TO-DO ITEM
Say, as a bare number, how many lines of the listing contain "通过窗口大小给客户端".

DATA EXTRACTS
Segment Open

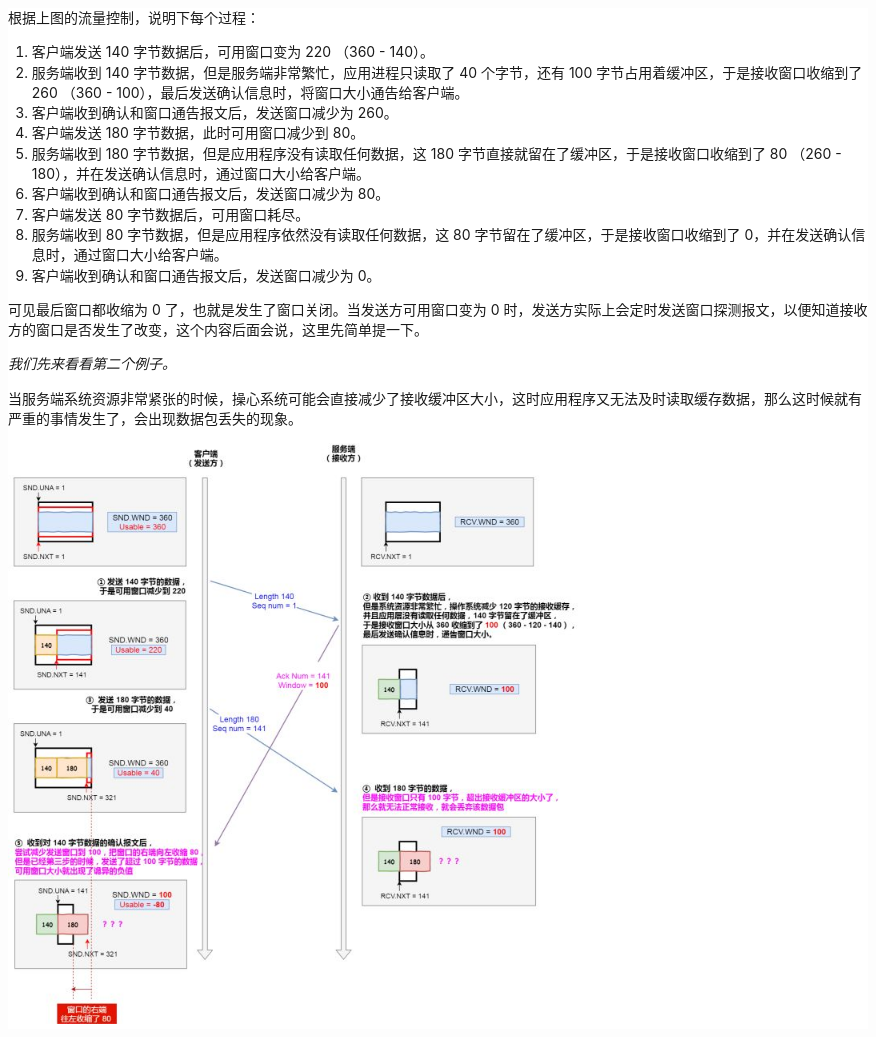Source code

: 根据上图的流量控制，说明下每个过程：

1. 客户端发送 140 字节数据后，可用窗口变为 220 （360 - 140）。
2. 服务端收到 140 字节数据，但是服务端非常繁忙，应用进程只读取了 40 个字节，还有 100 字节占用着缓冲区，于是接收窗口收缩到了 260 （360 - 100），最后发送确认信息时，将窗口大小通告给客户端。
3. 客户端收到确认和窗口通告报文后，发送窗口减少为 260。
4. 客户端发送 180 字节数据，此时可用窗口减少到 80。
5. 服务端收到 180 字节数据，但是应用程序没有读取任何数据，这 180 字节直接就留在了缓冲区，于是接收窗口收缩到了 80 （260 - 180），并在发送确认信息时，通过窗口大小给客户端。
6. 客户端收到确认和窗口通告报文后，发送窗口减少为 80。
7. 客户端发送 80 字节数据后，可用窗口耗尽。
8. 服务端收到 80 字节数据，但是应用程序依然没有读取任何数据，这 80 字节留在了缓冲区，于是接收窗口收缩到了 0，并在发送确认信息时，通过窗口大小给客户端。
9. 客户端收到确认和窗口通告报文后，发送窗口减少为 0。

可见最后窗口都收缩为 0 了，也就是发生了窗口关闭。当发送方可用窗口变为 0 时，发送方实际上会定时发送窗口探测报文，以便知道接收方的窗口是否发生了改变，这个内容后面会说，这里先简单提一下。

*我们先来看看第二个例子。*

当服务端系统资源非常紧张的时候，操心系统可能会直接减少了接收缓冲区大小，这时应用程序又无法及时读取缓存数据，那么这时候就有严重的事情发生了，会出现数据包丢失的现象。

<img src="picture/v2-22b46b2c95109cf10f2d70f350be0519_720w.jpg" alt="img" style="zoom:80%;" />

Segment Closed

RESULT BELOW
2